Ralph Libsohn, Business Consultant, Senior Career Consultant

You’ve heard it said hundreds of times. “It’s easy to get a job if you already have one.” It’s one of the oldest clichés in the book, right up there with “it’s easy to get a loan when you don’t need one” and “never get involved in a land war in Asia.” And like many clichés, it just might be true. But why is it easier to get a job if you have one? Here are five good reasons:

  • No Pesky Questions to Answer: It’s a lot easier to explain why you want a better job than why you were fired from your last one.
  • Friends Will Talk to You: They say that a friend in need is a friend to avoid. If you are employed, you don’t seem needy. Nobody will avoid you. You may even be sought out by friends who are unemployed, allowing you to avoid them.
  • In the Loop: When you are employed, you speak to suppliers, vendors, customers, clients, perhaps even competitors all the time. Those are the people who are most likely to hire you, or at least to point the way to your next job. Being “plugged in” is clearly an advantage over having your plug pulled.
  • Self-Confidence: You have a paycheck coming in, the mortgage is being paid on time, and you’re not indebted to guys named “Lefty Guns” or “Benny the Blade.” You strut into meetings and interviews with the solemn dignity of a person having a bank account and nothing to prove.
  • Employer Confidence: Somebody thought enough of you to hire you and keep you. This leads potential employers to think enough of you to hire you, too. These are the five operating advantages that the employed have over the unemployed. Fortunately, there are ways for the unemployed to overcome these operating advantages and to level, or even tilt, the playing field. The purpose of this article is to explore some of those ways.

Problem One: Answering the Tough Question “Why Are You Unemployed?” In the course of a lifetime, almost everybody will lose a job, or two, or more. In the modern economic universe, companies come and go. One could compile a lengthy list of companies that once dominated their industries, only to be gobbled up or crushed by their competition. Some recent examples include hundreds of mortgage companies, numerous major retailers and certain former Masters of the Internet Universe. No company or industry is immune.

Even when companies remain, jobs come and go. Entire business units are closed or the work “outsourced” to Asia, Central America or anywhere where costs are lower and workers are satisfied with earning a salary measured in grains of rice. Keeping that in mind, it is more likely than not that the person who is posing the question to you once had to answer it for herself. The perfect answer, then, is one that realigns the interests of the parties.

**REQUIREMENT A**
In the passage on job seeking, rewrite the part that opens with the words containing "Ralph Libsohn, Business" and closes with "to avoid them.", changing "clichés" to "sayings".

(Stored entries)
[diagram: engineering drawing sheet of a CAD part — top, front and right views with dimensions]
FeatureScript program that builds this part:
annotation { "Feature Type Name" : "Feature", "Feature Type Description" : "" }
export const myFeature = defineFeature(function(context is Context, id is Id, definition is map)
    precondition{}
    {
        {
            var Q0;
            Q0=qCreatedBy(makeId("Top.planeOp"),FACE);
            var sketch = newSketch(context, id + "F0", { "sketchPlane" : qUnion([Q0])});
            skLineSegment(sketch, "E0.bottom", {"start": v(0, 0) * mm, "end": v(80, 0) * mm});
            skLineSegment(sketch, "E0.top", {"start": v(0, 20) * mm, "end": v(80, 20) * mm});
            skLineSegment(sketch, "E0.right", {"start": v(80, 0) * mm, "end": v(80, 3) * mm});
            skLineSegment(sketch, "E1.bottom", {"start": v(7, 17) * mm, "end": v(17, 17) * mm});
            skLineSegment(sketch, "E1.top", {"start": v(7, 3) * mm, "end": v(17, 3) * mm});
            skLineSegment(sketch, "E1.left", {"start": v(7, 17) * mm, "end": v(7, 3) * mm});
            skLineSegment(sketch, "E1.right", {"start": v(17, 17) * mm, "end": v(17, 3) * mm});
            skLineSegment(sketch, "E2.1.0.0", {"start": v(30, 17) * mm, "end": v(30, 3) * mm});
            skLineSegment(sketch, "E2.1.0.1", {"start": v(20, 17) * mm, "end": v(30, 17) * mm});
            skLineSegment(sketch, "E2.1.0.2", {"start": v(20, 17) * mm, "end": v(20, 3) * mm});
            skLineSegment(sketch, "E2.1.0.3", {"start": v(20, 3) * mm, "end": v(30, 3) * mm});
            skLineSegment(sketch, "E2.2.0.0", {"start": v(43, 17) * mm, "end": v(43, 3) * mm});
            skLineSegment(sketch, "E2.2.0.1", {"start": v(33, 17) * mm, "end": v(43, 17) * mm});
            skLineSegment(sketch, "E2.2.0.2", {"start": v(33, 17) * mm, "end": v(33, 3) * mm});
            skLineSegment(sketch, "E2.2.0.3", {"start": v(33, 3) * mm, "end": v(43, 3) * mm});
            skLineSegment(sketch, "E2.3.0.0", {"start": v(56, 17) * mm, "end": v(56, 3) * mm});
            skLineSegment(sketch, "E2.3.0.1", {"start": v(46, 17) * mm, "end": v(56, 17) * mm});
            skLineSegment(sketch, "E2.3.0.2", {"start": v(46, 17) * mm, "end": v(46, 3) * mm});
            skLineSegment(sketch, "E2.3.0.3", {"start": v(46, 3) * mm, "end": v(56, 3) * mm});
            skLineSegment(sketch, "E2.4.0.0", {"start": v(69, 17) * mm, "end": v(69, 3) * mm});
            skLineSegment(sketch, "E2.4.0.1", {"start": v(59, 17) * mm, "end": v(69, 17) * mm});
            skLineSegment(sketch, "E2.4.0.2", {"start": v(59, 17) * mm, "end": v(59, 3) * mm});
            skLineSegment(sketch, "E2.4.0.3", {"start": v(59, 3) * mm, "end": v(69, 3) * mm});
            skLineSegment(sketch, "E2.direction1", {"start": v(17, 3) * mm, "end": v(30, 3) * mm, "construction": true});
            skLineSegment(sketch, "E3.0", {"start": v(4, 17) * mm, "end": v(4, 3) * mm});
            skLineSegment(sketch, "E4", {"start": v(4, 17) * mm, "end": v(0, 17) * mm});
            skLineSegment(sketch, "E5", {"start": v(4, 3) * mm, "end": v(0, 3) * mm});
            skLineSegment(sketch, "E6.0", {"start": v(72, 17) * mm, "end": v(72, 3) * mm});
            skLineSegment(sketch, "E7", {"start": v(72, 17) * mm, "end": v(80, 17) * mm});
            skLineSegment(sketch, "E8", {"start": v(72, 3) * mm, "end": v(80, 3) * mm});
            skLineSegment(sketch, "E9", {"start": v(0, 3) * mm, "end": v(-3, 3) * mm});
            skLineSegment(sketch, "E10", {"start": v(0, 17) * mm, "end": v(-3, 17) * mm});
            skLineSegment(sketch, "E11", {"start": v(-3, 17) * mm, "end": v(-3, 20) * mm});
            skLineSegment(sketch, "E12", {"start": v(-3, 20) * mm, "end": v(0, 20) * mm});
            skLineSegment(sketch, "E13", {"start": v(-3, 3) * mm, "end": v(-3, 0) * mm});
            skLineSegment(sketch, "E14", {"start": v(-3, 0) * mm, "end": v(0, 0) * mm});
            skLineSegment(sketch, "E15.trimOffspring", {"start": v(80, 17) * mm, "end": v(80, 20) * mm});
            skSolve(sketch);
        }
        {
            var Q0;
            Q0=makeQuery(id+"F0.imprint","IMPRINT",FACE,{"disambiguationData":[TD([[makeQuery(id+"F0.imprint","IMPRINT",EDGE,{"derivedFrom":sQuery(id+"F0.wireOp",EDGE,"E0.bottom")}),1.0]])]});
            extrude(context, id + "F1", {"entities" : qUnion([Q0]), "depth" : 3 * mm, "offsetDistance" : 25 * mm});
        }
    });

**REQUIREMENT B**
Reproduce word for word the engineering model rows, from their first line through the line containing "var sketch = newSketch(context, id".

**FINAL RESULT A**
Ralph Libsohn, Business Consultant, Senior Career Consultant

You’ve heard it said hundreds of times. “It’s easy to get a job if you already have one.” It’s one of the oldest sayings in the book, right up there with “it’s easy to get a loan when you don’t need one” and “never get involved in a land war in Asia.” And like many sayings, it just might be true. But why is it easier to get a job if you have one? Here are five good reasons:

  • No Pesky Questions to Answer: It’s a lot easier to explain why you want a better job than why you were fired from your last one.
  • Friends Will Talk to You: They say that a friend in need is a friend to avoid. If you are employed, you don’t seem needy. Nobody will avoid you. You may even be sought out by friends who are unemployed, allowing you to avoid them.

**FINAL RESULT B**
[diagram: engineering drawing sheet of a CAD part — top, front and right views with dimensions]
FeatureScript program that builds this part:
annotation { "Feature Type Name" : "Feature", "Feature Type Description" : "" }
export const myFeature = defineFeature(function(context is Context, id is Id, definition is map)
    precondition{}
    {
        {
            var Q0;
            Q0=qCreatedBy(makeId("Top.planeOp"),FACE);
            var sketch = newSketch(context, id + "F0", { "sketchPlane" : qUnion([Q0])});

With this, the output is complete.